Eugene Yang is a Research Associate at Human Language Technology Center of Excellence at Johns Hopkins University. He has been developing state-of-the-art approaches for Technology-assisted reviews. His Ph.D. dissertation focuses on the cost reduction and analysis for TAR, including cost modeling and stopping rules for one and two phase workflows. He is currently working on cross-lingual human-in-the-loop retrieval approaches.

Jeremy Pickens is a pioneer in the field of collaborative exploratory search, a form of information seeking in which a group of people who share a common information need actively collaborate to achieve it. As Principal Data Scientist at OpenText, he has spearheaded the development of Insight Predict. His ongoing research and development focuses on methods for continuous learning, and the variety of real world technology assisted review workflows that are only possible with this approach. Dr. Pickens earned his doctoral degree at the University of Massachusetts, Amherst, Center for Intelligent Information Retrieval. Before joining Catalyst Repository Systems and later OpenText, he spent five years as a research scientist at FX Palo Alto Lab, Inc.
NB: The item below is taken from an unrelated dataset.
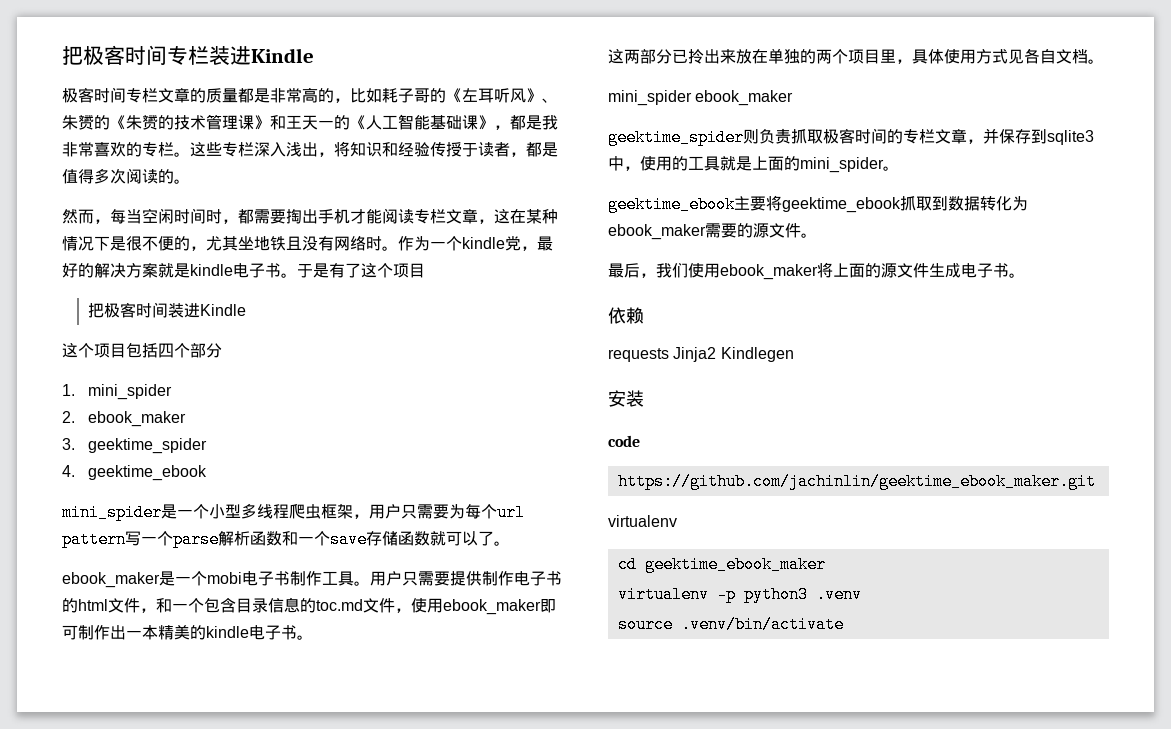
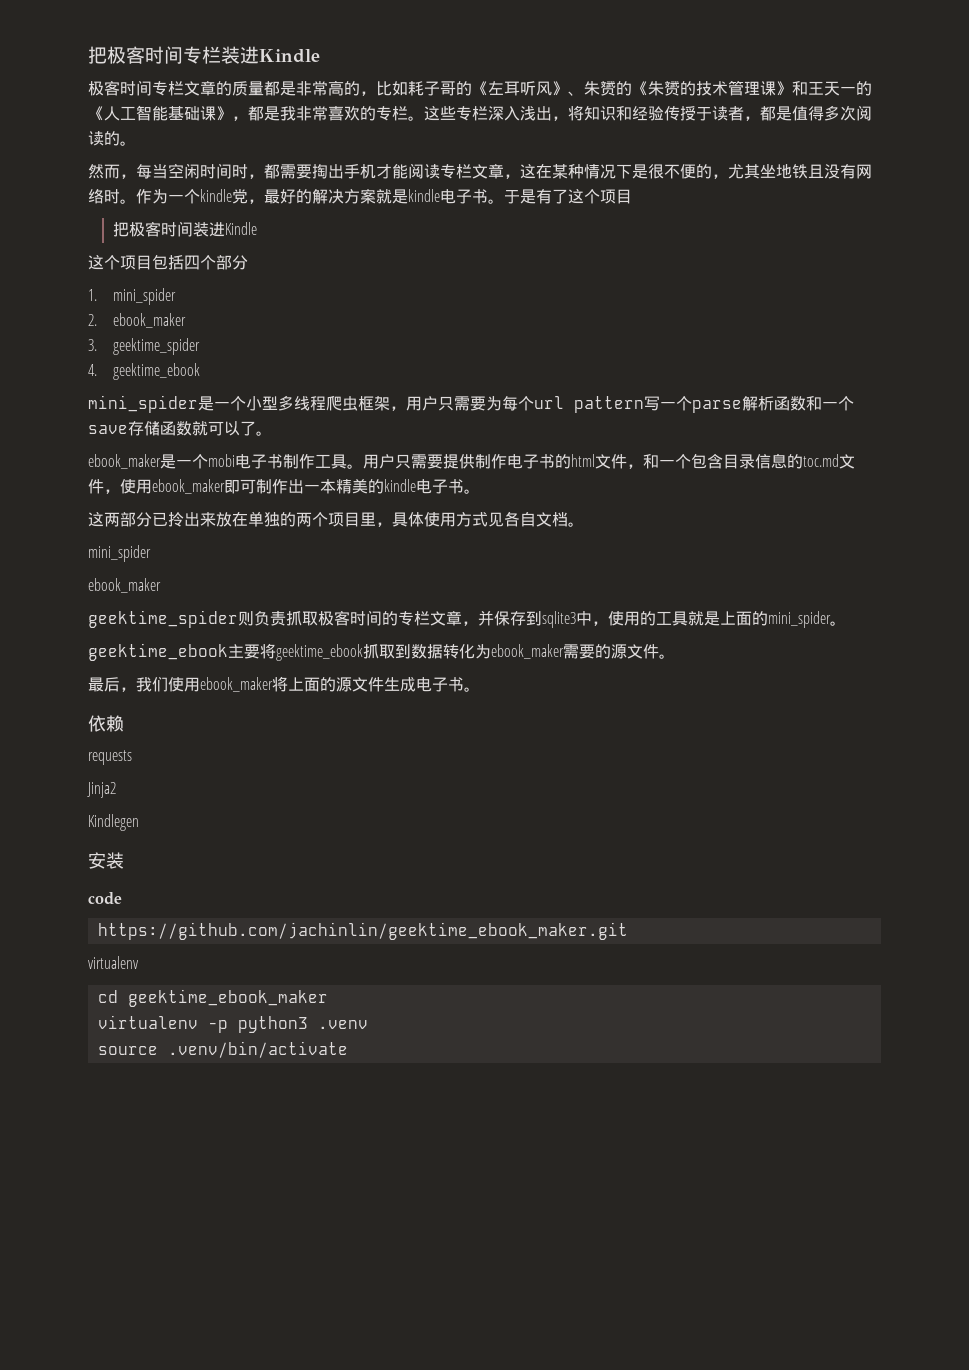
(692, 98) none -> (151, 553) //
(669, 355) none -> (132, 757) //
(717, 354) none -> (116, 790) //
David D. Lewis is Chief Scientific Officer for Redgrave Data, a legal technology services company. He has researched, designed, and consulted on human-in-the-loop document classification and review systems since the early 1990’s. His 1994 paper with Gale introduced uncertainty sampling, a core technique used in commercial TAR systems. This paper won an ACM SIGIR Test of Time Award in 2017. In 2005, Dave co-founded the TREC Legal Track, the first open evaluation of TAR technology. He was elected a Fellow of the American Association for the Advancement of Science in 2006 for foundational work on algorithms, data sets, and evaluation in text analytics.